– Его сын нюхает табак, – объяснила женщина с ребенком. – На груди моего мужа были крошки табака. А рядом лежала подушка, измятая так, как будто ее прижимали к лицу мужа.
– Крошки табака? – уточнил Райан.
– Их обнаружили Эмили и ее отец.
– Это правда, – подтвердил Де Квинси.
От холода его лицо сморщилось и стало похоже на старую тарелку, покрытую тонкими трещинами и в любую минуту готовую расколоться.
– Я тоже видела эти крошки, – добавила старшая женщина. – И даже почувствовала запах. Это точно был табак.
– Пока мы добирались сюда, я думала о том несчастном случае с моим мужем, – сказала младшая женщина. – Когда это произошло, рядом был только Гарольд. Может быть, мой муж упал не случайно. Вечером, за ужином, Гарольд обмолвился даже, что было бы лучше, если бы его отец умер. У Гарольда множество карточных долгов. Возможно, ему надоело ждать, когда он сможет унаследовать владения отца?
Доктор Уэйнрайт осмотрел щеку Эмили.
– Вашу рану необходимо зашить.
– Зашить? – потрясенно повторил Райан. – Ради бога, объясните кто-нибудь, что произошло?
– Гарольд ударил отца Эмили хлыстом, – начала женщина с ребенком.
– Ударил хлыстом? – Райан едва сдерживал ярость.
– А когда Эмили попыталась защитить отца, Гарольд хлестнул ее по лицу.
Дождь, что стучал по крыше чердака, мешая доктору Мандту уснуть, сменился градом, отчего шум сделался еще громче. Бывший лейб-медик уселся на койке, поморщившись от зловония ночного горшка.
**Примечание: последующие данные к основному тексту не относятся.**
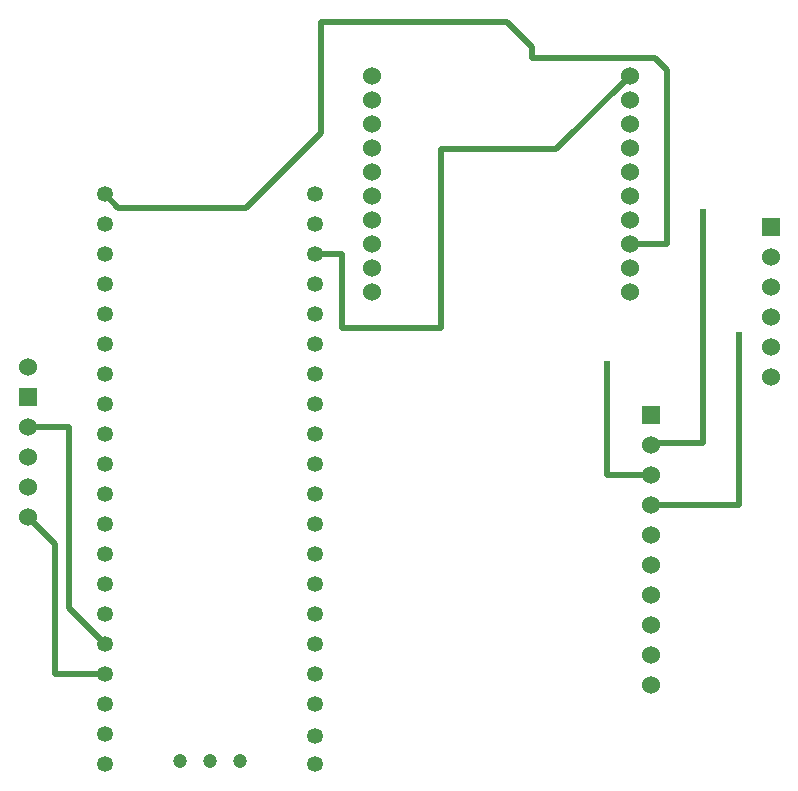
<source format=gbl>
G04 Layer: BottomLayer*
G04 EasyEDA v6.5.48, 2025-01-21 20:06:33*
G04 1a15377ceeac4a35b7f9d19b891e4bc2,48bb6e63cd8b433992a3f5e94ad137e8,10*
G04 Gerber Generator version 0.2*
G04 Scale: 100 percent, Rotated: No, Reflected: No *
G04 Dimensions in millimeters *
G04 leading zeros omitted , absolute positions ,4 integer and 5 decimal *
%FSLAX45Y45*%
%MOMM*%

%ADD10C,0.5000*%
%ADD11C,1.5240*%
%ADD12R,1.5240X1.5240*%
%ADD13C,1.3500*%
%ADD14C,1.2000*%
%ADD15C,0.6096*%

%LPD*%
D10*
X6553200Y5499074D02*
G01*
X6184900Y5499074D01*
X6184900Y6438051D01*
X6571033Y5764019D02*
G01*
X6997700Y5764019D01*
X6997700Y7721600D01*
X3708400Y7366000D02*
G01*
X3937000Y7366000D01*
X3937000Y6743700D01*
X4775200Y6743700D01*
X4775200Y8255000D01*
X5753100Y8255000D01*
X6375400Y8877300D01*
X1282700Y5905500D02*
G01*
X1625600Y5905500D01*
X1625600Y4368774D01*
X1930400Y4063974D01*
X1930425Y3809974D02*
G01*
X1511300Y3809974D01*
X1511300Y4914900D01*
X1282700Y5143500D01*
X6375400Y7454900D02*
G01*
X6692900Y7454900D01*
X6692900Y8928100D01*
X6591300Y9029700D01*
X5549900Y9029700D01*
X5549900Y9118600D01*
X5334000Y9334500D01*
X3759200Y9334500D01*
X3759200Y8394700D01*
X3124200Y7759700D01*
X2044674Y7759700D01*
X1930400Y7873974D01*
X6553174Y5245100D02*
G01*
X7302500Y5245100D01*
X7302500Y6680200D01*
D11*
G01*
X1282700Y5143500D03*
G01*
X1282700Y5397500D03*
G01*
X1282700Y5651500D03*
G01*
X1282700Y5905500D03*
D12*
G01*
X1282700Y6159500D03*
D11*
G01*
X1282700Y6413500D03*
D12*
G01*
X7569200Y7594600D03*
D11*
G01*
X7569200Y7340600D03*
G01*
X7569200Y7086600D03*
G01*
X7569200Y6832600D03*
G01*
X7569200Y6578600D03*
G01*
X7569200Y6324600D03*
D12*
G01*
X6553200Y6007100D03*
D11*
G01*
X6553200Y5753100D03*
G01*
X6553200Y5499074D03*
G01*
X6553174Y5245100D03*
G01*
X6553200Y4991100D03*
G01*
X6553174Y4737100D03*
G01*
X6553174Y4483100D03*
G01*
X6553200Y4229125D03*
G01*
X6553174Y3975100D03*
G01*
X6553174Y3721125D03*
G01*
X6375400Y7658100D03*
G01*
X6375400Y7861300D03*
G01*
X6375400Y7454900D03*
G01*
X6375400Y7251700D03*
G01*
X6375400Y8064500D03*
G01*
X6375400Y8267700D03*
G01*
X6375400Y8470900D03*
G01*
X6375400Y8674100D03*
G01*
X6375400Y8877300D03*
G01*
X6375400Y7048500D03*
G01*
X4191000Y7251700D03*
G01*
X4191000Y7454874D03*
G01*
X4191000Y7658100D03*
G01*
X4191000Y7861300D03*
G01*
X4191000Y8064500D03*
G01*
X4191000Y8267700D03*
G01*
X4191000Y8470900D03*
G01*
X4191000Y8674100D03*
G01*
X4191000Y8877274D03*
G01*
X4191000Y7048500D03*
D13*
G01*
X1930400Y7873974D03*
G01*
X3708400Y7873974D03*
G01*
X1930425Y7619974D03*
G01*
X1930400Y7365974D03*
G01*
X1930425Y7112000D03*
G01*
X1930400Y6858000D03*
G01*
X1930425Y6604000D03*
G01*
X1930400Y6350000D03*
G01*
X1930400Y6096000D03*
G01*
X1930400Y5842000D03*
G01*
X1930400Y5587974D03*
G01*
X1930425Y5334000D03*
G01*
X1930400Y5080000D03*
G01*
X1930425Y4825974D03*
G01*
X1930400Y4571974D03*
G01*
X1930425Y4317974D03*
G01*
X1930400Y4063974D03*
G01*
X1930425Y3809974D03*
G01*
X1930425Y3555974D03*
G01*
X1930400Y3301974D03*
G01*
X1930425Y3047974D03*
G01*
X3708400Y7619974D03*
G01*
X3708400Y7366000D03*
G01*
X3708400Y7112000D03*
G01*
X3708425Y6858000D03*
G01*
X3708400Y6604000D03*
G01*
X3708425Y6350000D03*
G01*
X3708400Y6096000D03*
G01*
X3708425Y5842000D03*
G01*
X3708400Y5588000D03*
G01*
X3708400Y5333974D03*
G01*
X3708425Y5079974D03*
G01*
X3708400Y4825974D03*
G01*
X3708425Y4571974D03*
G01*
X3708400Y4317974D03*
G01*
X3708425Y4063974D03*
G01*
X3708400Y3809974D03*
G01*
X3708425Y3555974D03*
G01*
X3708400Y3289274D03*
G01*
X3708400Y3047974D03*
D14*
G01*
X2819425Y3073374D03*
G01*
X3073425Y3073400D03*
G01*
X2565425Y3073400D03*
D15*
G01*
X6997700Y7721600D03*
G01*
X7302500Y6680200D03*
G01*
X6184900Y6438061D03*
M02*

</source>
Он нашарил спички, зажег фитиль лампы и пробрался сквозь лабиринт ящиков, скрывавший его от посторонних глаз. Подойдя к окну, он поставил лампу на ближайший ящик, раздвинул занавески и открыл створку.
Свежий воздух рассеял отвратительный запах. Град косо хлестал в открытое окно, но Мандт не обращал на него внимания.
Призывы о помощи заставили его насторожиться. Кричала женщина, где-то под окном.
Мандт вытянул шею и посмотрел вниз. Четверо людей собрались у входа в здание.
– Помогите! – снова прокричала женщина.
Даже сквозь шум града Мандт отчетливо расслышал ее стуки в парадную дверь. Судя по тому, что стук прекратился, им открыли. Хотя град продолжал жалить его, Мандт высунулся в окно еще дальше. Видимо, шум разбудил и остальных обитателей дома, поскольку во многих окнах также зажегся свет.
Русский продолжал, прячась внутри фургона, наблюдать за зданием. Обернувшись на шум, он увидел двух своих товарищей, забравшихся под парусиновый навес. Вода ручьем лилась с их одежды, но они ни единым словом не выразили недовольства.
– Все в порядке? – спросил русский.
– В полном, – ответил один из его товарищей. – Мы нашли канаву в поле за фургоном и забросали труп землей. Пройдет не одна неделя, прежде чем его найдут.
Русский кивнул и снова сосредоточил внимание на чердачном окне.
– Мы слышали голоса, – сообщил один из помощников. – Кто это был?
– Четверо – из них три женщины – подошли по дорожке к дому и постучали в дверь, прося о помощи. Должно быть, их выставили за порог во время грозы. Я боялся, что придется разбираться и с ними, если они заметят наш фургон.
На самом деле его беспокоила вовсе не необходимость убийства, а трудности, связанные с тем, что придется спрятать еще четыре трупа.
– Посмотрите на чердачное окно, – сказал он. – Там горит слабый свет. Из-за града трудно что-либо разобрать, но мне показалось, что кто-то открыл окно и высунулся из него.
– Кто мог оказаться ночью на чердаке? – удивился один из помощников. – Может быть, там спят слуги?
– Нет. Тогда бы я заметил больше двигающихся фигур. Там только один человек.
Внезапно входная дверь распахнулась, и из нее выскочил мужчина. За ним следом бросился другой.
– Шон! – закричал второй. – Стойте! Успокойтесь, ради бога!
Первый, не слушая его, побежал по дорожке прочь от клиники и скрылся в темноте.
Град снова сменился дождем, и Беккер прибавил шагу, шлепая по грязным лужам и отчаянно пытаясь остановить Райана.
Из темноты показались очертания высокого дома.
– Шон, вам нужно взять себя в руки! Не делайте того, о чем потом пожалеете!
Но инспектор вбежал на крыльцо, перепрыгивая через ступеньку, стиснул в руке дверной молоточек и ударил им с такой силой, что дверь задрожала.